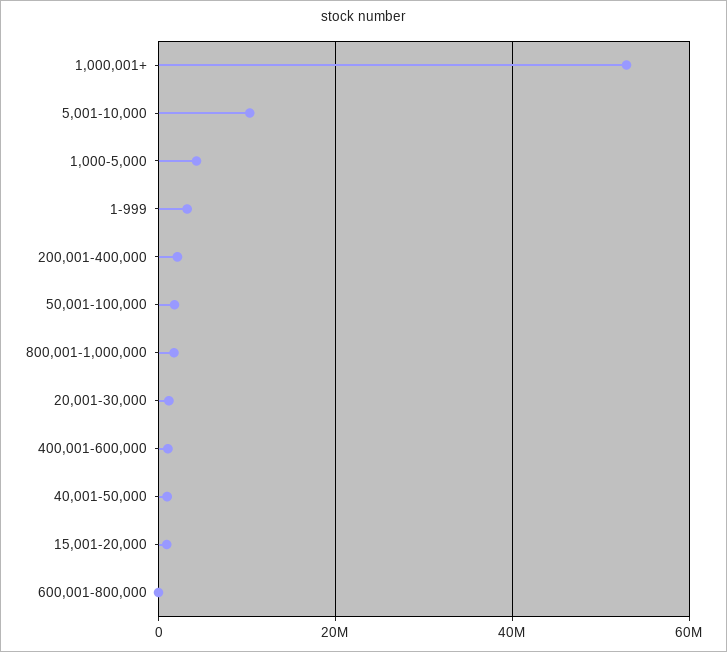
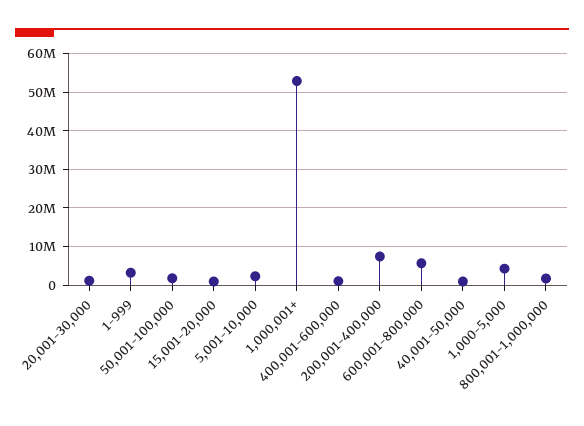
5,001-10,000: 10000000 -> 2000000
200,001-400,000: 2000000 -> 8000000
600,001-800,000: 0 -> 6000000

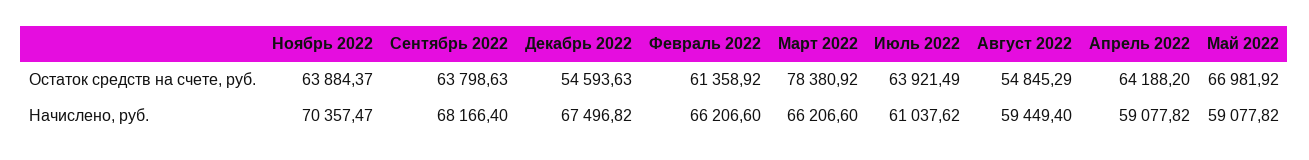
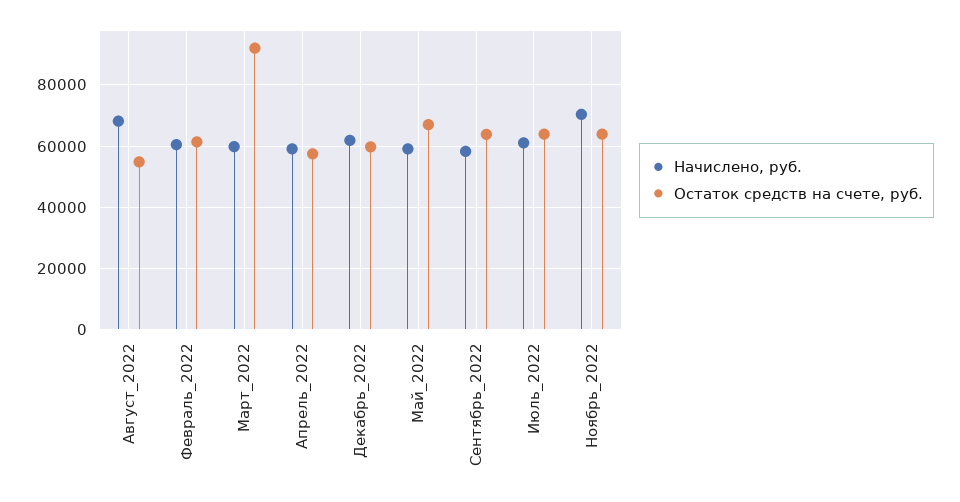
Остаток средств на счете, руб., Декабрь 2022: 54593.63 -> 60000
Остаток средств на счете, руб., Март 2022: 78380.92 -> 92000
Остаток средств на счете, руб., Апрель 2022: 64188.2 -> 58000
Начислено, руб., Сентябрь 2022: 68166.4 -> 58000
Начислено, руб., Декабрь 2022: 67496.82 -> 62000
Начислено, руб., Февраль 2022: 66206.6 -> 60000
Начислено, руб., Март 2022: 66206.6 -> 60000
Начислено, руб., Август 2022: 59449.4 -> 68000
* * *
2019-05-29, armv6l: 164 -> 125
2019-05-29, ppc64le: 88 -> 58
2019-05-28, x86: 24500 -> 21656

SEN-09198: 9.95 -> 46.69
...
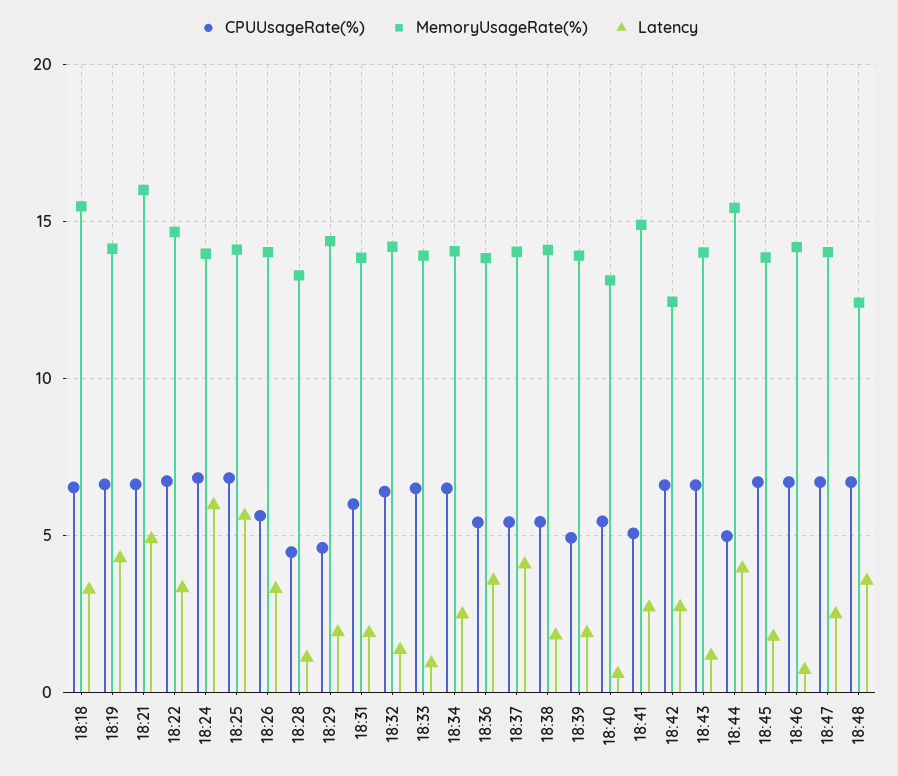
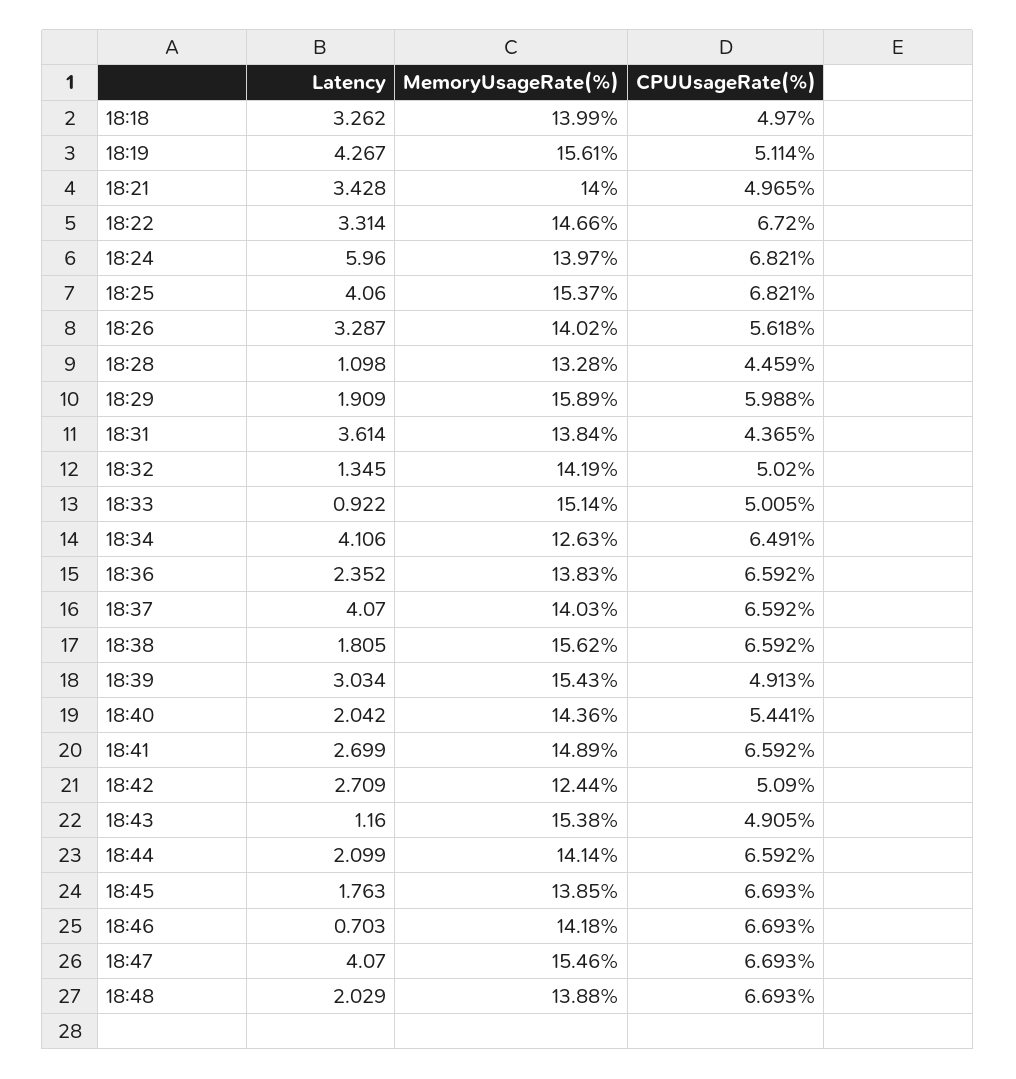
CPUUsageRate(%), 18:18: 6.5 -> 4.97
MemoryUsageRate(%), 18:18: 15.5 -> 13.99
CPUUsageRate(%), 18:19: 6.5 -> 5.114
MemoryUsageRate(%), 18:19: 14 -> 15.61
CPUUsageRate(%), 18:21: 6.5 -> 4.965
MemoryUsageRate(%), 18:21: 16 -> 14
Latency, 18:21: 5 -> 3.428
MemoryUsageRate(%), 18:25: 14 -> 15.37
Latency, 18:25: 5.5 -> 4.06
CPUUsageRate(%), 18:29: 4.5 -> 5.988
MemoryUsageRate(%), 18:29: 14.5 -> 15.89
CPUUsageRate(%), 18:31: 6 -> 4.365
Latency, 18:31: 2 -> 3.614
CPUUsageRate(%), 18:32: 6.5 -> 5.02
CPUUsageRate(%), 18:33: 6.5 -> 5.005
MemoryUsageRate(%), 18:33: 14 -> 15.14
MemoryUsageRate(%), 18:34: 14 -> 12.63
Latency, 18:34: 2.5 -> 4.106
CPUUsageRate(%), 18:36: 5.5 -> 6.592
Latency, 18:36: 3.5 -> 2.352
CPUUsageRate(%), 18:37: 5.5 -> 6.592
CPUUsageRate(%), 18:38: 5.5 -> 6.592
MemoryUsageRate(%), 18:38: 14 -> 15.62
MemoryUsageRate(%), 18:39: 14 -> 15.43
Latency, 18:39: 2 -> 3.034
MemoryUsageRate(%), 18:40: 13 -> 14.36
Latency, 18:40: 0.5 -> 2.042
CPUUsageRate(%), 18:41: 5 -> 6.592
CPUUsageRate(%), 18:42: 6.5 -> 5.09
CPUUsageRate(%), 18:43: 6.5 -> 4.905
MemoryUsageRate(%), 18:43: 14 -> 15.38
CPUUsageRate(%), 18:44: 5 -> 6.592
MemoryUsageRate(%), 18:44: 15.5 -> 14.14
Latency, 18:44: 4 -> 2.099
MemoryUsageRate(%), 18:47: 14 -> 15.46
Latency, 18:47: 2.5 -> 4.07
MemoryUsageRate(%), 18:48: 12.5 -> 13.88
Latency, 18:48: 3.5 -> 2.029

→ **WORK INSTRUCTION**:
Once you find the line with "MemoryUsageRate(%), 18:48: 12.5 -> 13.88" above, print it and every line after it up to and including the line with "Latency, 18:48: 3.5 -> 2.029", exactly as written and nothing else.

→ **YOUR SOLUTION**:
MemoryUsageRate(%), 18:48: 12.5 -> 13.88
Latency, 18:48: 3.5 -> 2.029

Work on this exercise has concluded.